### Data to process
◆ ◆ ◆ ◆
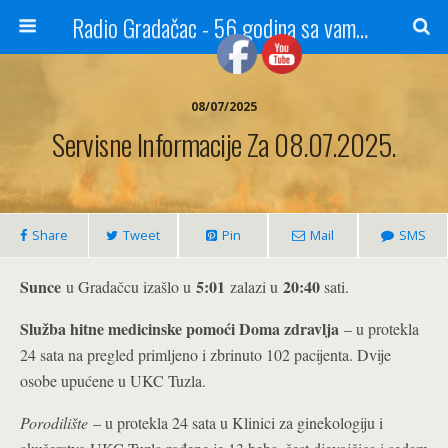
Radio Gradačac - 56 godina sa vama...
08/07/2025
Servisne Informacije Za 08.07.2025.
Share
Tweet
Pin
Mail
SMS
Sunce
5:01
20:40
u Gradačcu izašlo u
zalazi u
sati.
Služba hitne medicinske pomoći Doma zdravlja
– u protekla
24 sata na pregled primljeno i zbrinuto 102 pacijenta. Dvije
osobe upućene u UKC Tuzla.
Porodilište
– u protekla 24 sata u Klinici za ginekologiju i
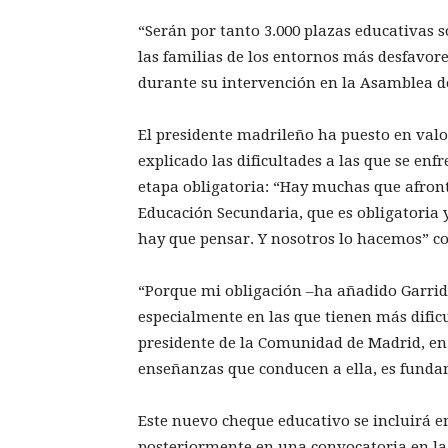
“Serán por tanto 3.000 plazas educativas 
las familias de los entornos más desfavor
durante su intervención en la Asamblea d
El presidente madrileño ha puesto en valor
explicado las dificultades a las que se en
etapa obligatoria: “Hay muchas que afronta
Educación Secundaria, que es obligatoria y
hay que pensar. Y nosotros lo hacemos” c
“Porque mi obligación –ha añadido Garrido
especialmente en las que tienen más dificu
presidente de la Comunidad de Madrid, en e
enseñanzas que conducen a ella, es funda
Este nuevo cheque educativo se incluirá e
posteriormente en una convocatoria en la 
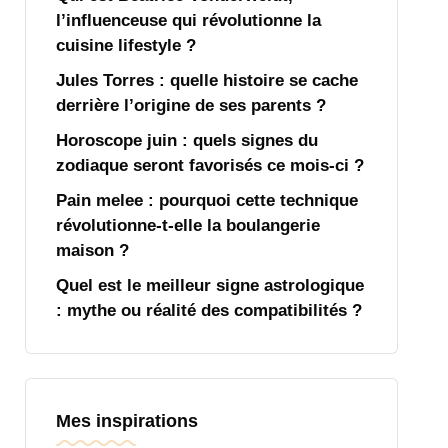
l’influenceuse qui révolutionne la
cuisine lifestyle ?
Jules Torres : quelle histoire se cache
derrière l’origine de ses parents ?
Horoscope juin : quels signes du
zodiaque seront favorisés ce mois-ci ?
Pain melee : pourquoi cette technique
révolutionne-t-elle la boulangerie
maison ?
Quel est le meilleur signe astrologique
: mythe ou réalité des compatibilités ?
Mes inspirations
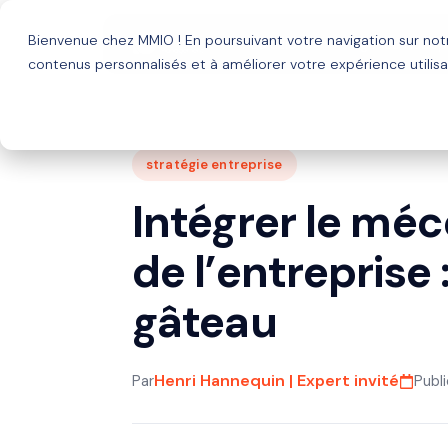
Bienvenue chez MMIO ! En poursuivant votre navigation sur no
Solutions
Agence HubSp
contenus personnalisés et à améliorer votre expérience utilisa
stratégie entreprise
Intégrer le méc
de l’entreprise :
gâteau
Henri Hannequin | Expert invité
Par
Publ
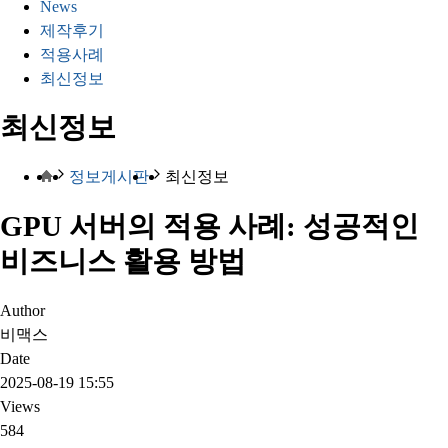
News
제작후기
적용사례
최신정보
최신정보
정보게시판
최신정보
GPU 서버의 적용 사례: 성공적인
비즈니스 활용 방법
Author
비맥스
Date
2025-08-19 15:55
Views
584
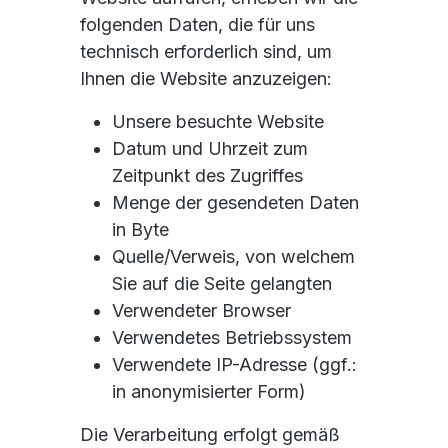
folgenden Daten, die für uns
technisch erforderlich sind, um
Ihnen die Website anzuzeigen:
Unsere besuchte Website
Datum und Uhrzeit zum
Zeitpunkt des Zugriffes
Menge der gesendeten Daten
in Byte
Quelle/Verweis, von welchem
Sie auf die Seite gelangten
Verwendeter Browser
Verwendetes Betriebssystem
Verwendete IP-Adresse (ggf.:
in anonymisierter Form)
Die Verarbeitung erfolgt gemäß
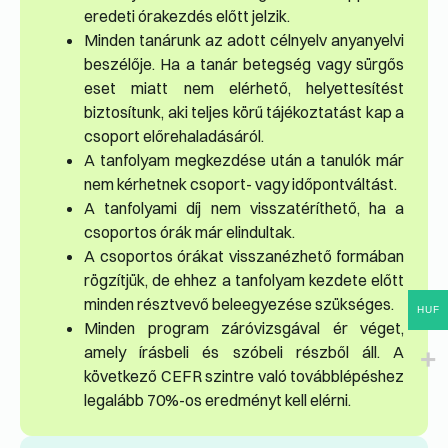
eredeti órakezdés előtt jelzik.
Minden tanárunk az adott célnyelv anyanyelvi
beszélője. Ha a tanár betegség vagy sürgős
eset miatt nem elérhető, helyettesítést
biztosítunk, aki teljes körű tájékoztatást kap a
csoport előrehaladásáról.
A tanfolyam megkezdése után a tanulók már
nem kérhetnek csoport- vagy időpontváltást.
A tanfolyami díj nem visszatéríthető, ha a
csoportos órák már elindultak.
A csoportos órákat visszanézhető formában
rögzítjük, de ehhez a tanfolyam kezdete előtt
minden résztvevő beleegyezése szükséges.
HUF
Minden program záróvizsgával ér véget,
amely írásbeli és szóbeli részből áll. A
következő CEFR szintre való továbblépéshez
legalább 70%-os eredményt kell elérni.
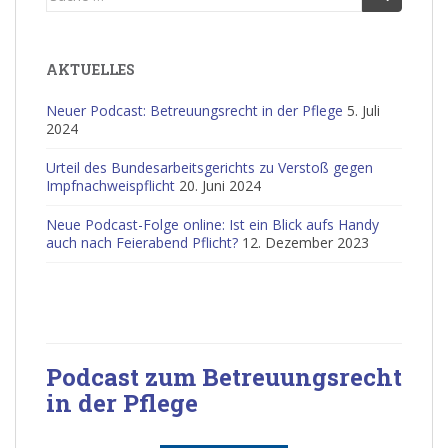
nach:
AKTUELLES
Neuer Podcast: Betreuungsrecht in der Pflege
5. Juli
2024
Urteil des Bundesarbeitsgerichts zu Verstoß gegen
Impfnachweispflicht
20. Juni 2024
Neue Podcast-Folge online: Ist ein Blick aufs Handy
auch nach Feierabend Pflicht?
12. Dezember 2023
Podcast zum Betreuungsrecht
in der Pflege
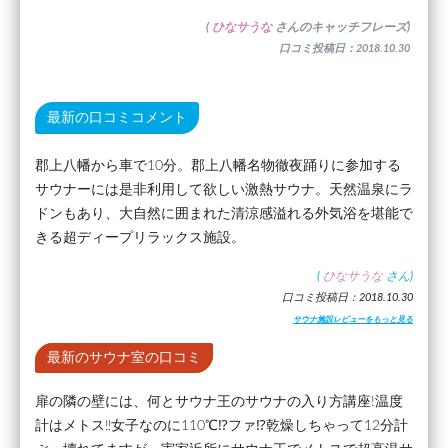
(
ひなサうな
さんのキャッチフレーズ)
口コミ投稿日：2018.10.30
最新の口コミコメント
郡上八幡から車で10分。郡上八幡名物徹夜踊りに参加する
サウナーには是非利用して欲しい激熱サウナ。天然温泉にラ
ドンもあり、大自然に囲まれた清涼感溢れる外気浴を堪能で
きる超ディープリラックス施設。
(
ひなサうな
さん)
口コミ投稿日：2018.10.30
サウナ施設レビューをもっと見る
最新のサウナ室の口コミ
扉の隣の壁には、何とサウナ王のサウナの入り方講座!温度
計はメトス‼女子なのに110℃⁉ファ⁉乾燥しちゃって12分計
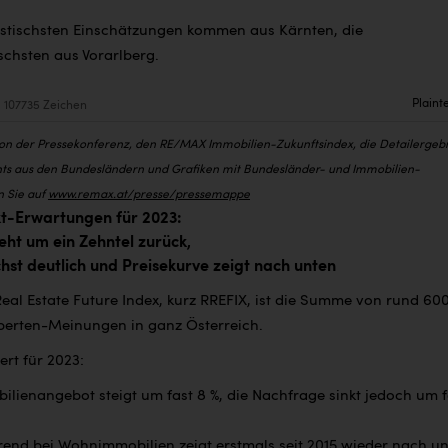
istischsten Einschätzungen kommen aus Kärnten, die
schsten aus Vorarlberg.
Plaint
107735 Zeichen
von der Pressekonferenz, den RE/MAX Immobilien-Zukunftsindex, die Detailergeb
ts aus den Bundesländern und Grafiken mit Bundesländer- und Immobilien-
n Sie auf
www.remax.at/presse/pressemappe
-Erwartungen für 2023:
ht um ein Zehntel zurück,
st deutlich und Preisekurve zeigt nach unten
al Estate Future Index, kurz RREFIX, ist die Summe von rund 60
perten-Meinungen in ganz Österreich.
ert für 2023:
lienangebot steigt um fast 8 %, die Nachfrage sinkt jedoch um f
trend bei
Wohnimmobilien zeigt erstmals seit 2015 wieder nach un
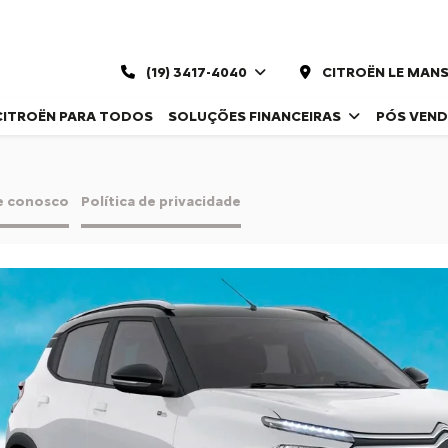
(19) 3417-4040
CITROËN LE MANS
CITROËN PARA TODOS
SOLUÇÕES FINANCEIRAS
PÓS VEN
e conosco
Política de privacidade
◆ ◆ ◆ ◆
### Action item
Beginning at the line that has "hay que pensar." and ending at the line that has "contenus personnalisés et", restate the listing above word for word, pictures left out.

### Solved problem
hay que pensar. Y nosotros lo hacemos” c
“Porque mi obligación –ha añadido Garrido
especialmente en las que tienen más dificu
presidente de la Comunidad de Madrid, en e
enseñanzas que conducen a ella, es funda
Este nuevo cheque educativo se incluirá e
posteriormente en una convocatoria en la 
l’influenceuse qui révolutionne la
cuisine lifestyle ?
Jules Torres : quelle histoire se cache
derrière l’origine de ses parents ?
Horoscope juin : quels signes du
zodiaque seront favorisés ce mois-ci ?
Pain melee : pourquoi cette technique
révolutionne-t-elle la boulangerie
maison ?
Quel est le meilleur signe astrologique
: mythe ou réalité des compatibilités ?
Mes inspirations
Bienvenue chez MMIO ! En poursuivant votre navigation sur no
Solutions
Agence HubSp
contenus personnalisés et à améliorer votre expérience utilisa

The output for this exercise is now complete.